Collected data
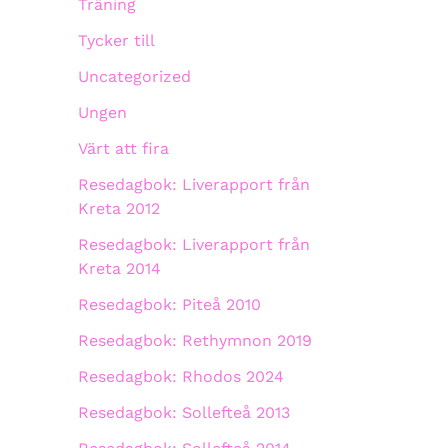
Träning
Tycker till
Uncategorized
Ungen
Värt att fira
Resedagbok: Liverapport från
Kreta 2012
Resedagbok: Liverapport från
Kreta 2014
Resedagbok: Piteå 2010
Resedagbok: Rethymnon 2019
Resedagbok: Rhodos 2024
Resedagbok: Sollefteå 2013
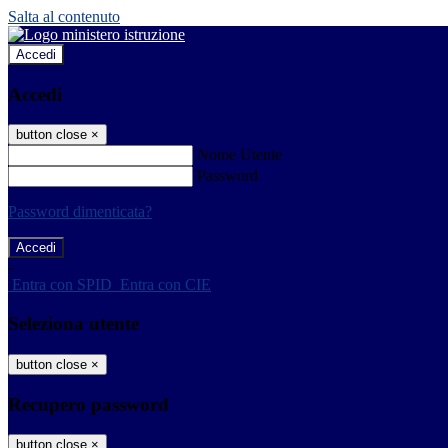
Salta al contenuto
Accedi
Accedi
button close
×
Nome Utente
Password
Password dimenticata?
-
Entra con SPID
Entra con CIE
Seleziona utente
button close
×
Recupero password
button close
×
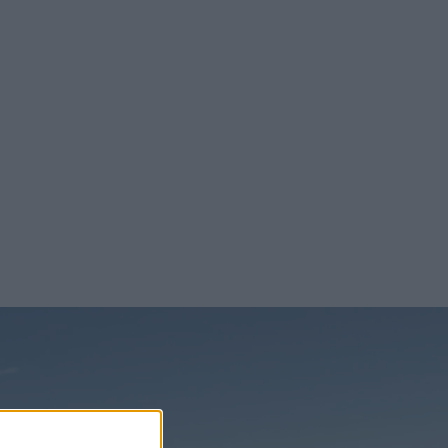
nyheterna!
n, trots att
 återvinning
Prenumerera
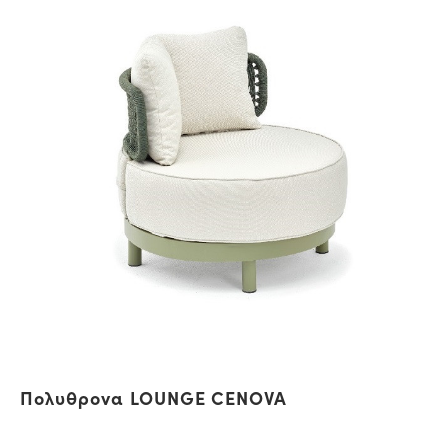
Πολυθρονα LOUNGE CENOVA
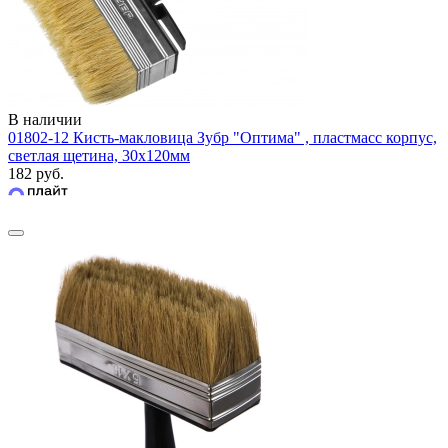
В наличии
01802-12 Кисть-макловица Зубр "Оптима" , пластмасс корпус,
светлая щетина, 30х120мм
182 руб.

▶ _Task instructions_
Print all of the lines above without changing anything, but leave out the pictures.

▶ _Finished exercise_
Träning
Tycker till
Uncategorized
Ungen
Värt att fira
Resedagbok: Liverapport från
Kreta 2012
Resedagbok: Liverapport från
Kreta 2014
Resedagbok: Piteå 2010
Resedagbok: Rethymnon 2019
Resedagbok: Rhodos 2024
Resedagbok: Sollefteå 2013
Salta al contenuto
Accedi
Accedi
button close
×
Nome Utente
Password
Password dimenticata?
-
Entra con SPID
Entra con CIE
Seleziona utente
button close
×
Recupero password
button close
×
nyheterna!
n, trots att
 återvinning
Prenumerera
Πολυθρονα LOUNGE CENOVA
В наличии
01802-12 Кисть-макловица Зубр "Оптима" , пластмасс корпус,
светлая щетина, 30х120мм
182 руб.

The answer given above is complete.